Debt can be discouraging. Even if you are able to keep up with monthly payments, it is common to feel like you will never be debt-free. If you are not able to fulfill your obligations to your accounts, it can be frustrating and extremely stressful. Below are 5 ways to address your debt:
1. Pay off high interest debt
When you have debts with high interests, it can take years to pay it off especially if you are only making minimum payments per month. This is because the amount you are paying is largely going to the interest and not the principal.
If you have many different debts, it is recommended that you pay off the ones with the highest interest first. If possible, try to pay as much as possible above the minimum amount. That way more is going towards the actual amount and not just the interest. Paying high interest debts off means that you can then move on to paying the next debt off, bringing you one step closer to being debt-free.
Many people in debt are good about making payments per month as scheduled. However sometimes this is not enough to accurately address a debt problem and people will take on more debt when they cannot even handle the ones they have. If this sounds familiar, you should look at participating in credit counselling.
Credit counselling is the process of meeting with a professional who can have a look at all of your outstanding debts and compose a plan to tackle them. Strategies can include education, budgeting, and planning on what debt to address first. In doing so, a person can reduce and eliminate their debts far sooner than if they attempted to do so on their own.
Having many different debts means multiple payment obligations at different interest rates. This often equals financial difficulties when you could realistically be paying down debt in a way that does not leave you short through debt consolidation.
The process of debt consolidation involves bringing all eligible debts under one account. This means that you have one monthly payment to make and the interest rate is often lower than loans or credit cards that can range anywhere from 9 to 29 percent. Consequently, you will be freeing up money to go towards other things and you can rest assured that the one monthly payment you make will be put towards the principal amount of the debt.

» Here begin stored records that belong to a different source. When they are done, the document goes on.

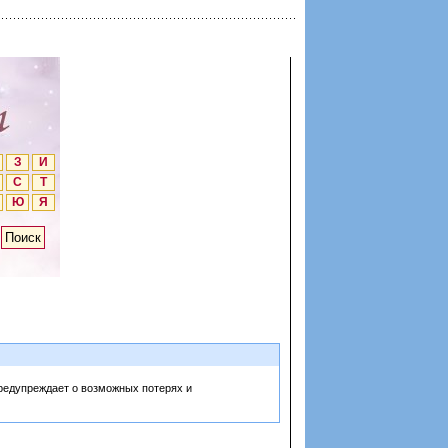
З
И
С
Т
Ю
Я
предупреждает о возможных потерях и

Sometimes people get into a situation where they are not able to keep up with their debts but are not to the point where they need to file for bankruptcy. In this instance, consumer proposals would be appropriate.
A consumer proposal is the process of meeting with a trustee who contacts creditors on your behalf. He/she tries to make a deal with the creditor that requires you to pay a percentage of the outstanding debt. If accepted the creditor is not legally able to contact you for the remaining amount. While a consumer proposal will stay on your credit score for 6 years, you can pay the agreed amount and then work on repairing your rating.
Bankruptcy is considered the last resort action for most if not all people. It is not a process you ever want to consider but if you are definitely unable to keep up with debt payments then you may have to consider it.
Bankruptcy means the liquidation of your assets to be able to pay creditors back save for belongings such as houses, personal belongings and vehicles. Filing for bankruptcy means an automatic stay is implemented, preventing creditors from contacting you for any outstanding amounts. Depending on what type of bankruptcy you file, it can stay on your credit score for 7 to 10 years. However, it will give you a fresh financial start where you can rebuild your credit and look forward to a good credit score after this time period.